The port of Liverpool is set to ‘triple’ it’s rail fright usage. The port is everyone’s port as it is essential for the northern economy. Goods must move in and out of the port efficiently and cheaply to make northern companies competitive. Liverpool is the only blue water port on that coast. Shifting passengers onto a new HS3 high-speed line releases capacity on the existing network for essential freight.

Twice as many people per day travel between Liverpool and Manchester than Manchester to Leeds.

A high-speed HS3 line from Liverpool to Manchester can act as the access to HS2 for Liverpool ‘and’ Manchester, giving fast lines to London, Birmingham and Scotland. Using this HS3 line eliminates miles of HS2 line scything though Cheshire countryside.

By John

There are a lot of dodgy stats and assertions thrown about in this debate. What people don’t realise is that transport planning is a highly technical discipline yet there are people who wouldn’t dream of telling a surgeon or engineer how to do their job but seem to think they are qualified to plan multi-billion pound bits of infrastructure. It defies belief!

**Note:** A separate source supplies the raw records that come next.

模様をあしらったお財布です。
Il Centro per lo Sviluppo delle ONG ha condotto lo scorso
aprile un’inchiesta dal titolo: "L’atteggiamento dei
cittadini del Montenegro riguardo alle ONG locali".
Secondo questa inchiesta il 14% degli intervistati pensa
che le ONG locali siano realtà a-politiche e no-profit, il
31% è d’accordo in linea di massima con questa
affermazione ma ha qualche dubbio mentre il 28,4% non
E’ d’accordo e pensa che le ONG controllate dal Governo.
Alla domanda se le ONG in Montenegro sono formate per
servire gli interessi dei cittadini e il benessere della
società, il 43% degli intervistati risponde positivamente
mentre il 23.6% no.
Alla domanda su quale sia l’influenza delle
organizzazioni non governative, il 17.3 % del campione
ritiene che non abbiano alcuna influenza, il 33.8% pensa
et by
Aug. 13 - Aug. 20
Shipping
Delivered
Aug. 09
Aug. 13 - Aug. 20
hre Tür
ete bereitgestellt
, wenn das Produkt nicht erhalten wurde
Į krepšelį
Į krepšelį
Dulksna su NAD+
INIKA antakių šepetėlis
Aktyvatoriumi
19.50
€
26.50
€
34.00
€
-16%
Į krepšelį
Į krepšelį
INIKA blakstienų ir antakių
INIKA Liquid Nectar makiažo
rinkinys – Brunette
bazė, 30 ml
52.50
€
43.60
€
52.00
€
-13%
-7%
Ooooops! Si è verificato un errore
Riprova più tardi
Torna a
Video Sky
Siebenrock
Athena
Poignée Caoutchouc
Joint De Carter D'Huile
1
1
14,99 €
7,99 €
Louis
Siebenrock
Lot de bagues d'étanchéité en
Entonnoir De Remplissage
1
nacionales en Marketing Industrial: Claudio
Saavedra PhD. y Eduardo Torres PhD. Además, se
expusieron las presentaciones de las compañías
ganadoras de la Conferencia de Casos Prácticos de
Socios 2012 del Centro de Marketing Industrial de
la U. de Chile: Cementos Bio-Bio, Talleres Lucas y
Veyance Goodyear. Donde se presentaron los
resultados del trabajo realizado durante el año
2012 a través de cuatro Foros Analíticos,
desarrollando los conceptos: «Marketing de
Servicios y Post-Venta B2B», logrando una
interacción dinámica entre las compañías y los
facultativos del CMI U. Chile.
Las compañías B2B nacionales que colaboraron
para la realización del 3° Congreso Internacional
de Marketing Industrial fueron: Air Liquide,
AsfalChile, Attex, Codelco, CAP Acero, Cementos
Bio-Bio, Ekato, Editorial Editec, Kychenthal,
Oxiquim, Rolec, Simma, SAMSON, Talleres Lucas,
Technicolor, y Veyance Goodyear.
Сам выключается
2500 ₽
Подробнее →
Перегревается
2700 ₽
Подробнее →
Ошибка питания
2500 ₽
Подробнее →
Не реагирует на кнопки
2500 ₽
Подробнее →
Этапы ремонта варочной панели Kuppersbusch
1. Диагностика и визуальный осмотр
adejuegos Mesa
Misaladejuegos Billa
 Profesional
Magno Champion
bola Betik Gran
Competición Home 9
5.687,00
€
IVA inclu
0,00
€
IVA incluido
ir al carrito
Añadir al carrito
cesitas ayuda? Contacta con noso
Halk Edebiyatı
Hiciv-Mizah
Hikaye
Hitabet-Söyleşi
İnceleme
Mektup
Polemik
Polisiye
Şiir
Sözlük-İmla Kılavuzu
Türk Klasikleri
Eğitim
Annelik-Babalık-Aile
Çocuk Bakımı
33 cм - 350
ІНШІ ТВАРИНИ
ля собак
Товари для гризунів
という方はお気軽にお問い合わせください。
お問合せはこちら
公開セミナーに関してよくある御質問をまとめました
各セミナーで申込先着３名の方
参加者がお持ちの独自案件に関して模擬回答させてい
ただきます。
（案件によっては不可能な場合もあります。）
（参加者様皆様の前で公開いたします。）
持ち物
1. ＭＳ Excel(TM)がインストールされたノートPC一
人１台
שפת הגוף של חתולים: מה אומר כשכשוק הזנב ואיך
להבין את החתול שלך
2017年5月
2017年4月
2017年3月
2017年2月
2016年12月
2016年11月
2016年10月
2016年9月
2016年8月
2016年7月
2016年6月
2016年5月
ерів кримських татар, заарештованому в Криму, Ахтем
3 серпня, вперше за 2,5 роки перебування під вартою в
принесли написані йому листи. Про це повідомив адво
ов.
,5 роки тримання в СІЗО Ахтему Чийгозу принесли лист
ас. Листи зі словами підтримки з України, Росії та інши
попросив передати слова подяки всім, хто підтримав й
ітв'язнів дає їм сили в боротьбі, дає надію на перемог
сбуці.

The fact is that plans that we see being formulated are done so on the back of reams of detailed analysis and specialised technical knowledge. There are no options that have not already been thought about and evaluated as part of an options appraisal.

By Mad John Sunday

@Mad John Sunday,
The concept is not detailed engineering. It is also political and have become a complete mess. HS2 was nailed before HS3 (NPR) was a concept. The whole of the northern HS2 and HS3 has to be re-thought-out for them to mesh together. One thing is clear is that the rail in Manchester is a mess and has to be sorted to enable:

1) Fast and seamless HS3 through Manchester;
2) Ease of HS2 access from all major cities – in Liverpool & Manchester’s case via HS2 high-speed track;
3) Excellent urban rail around Manchester giving number of crossrails;
4) Ease of freight access to Liverpool’s port.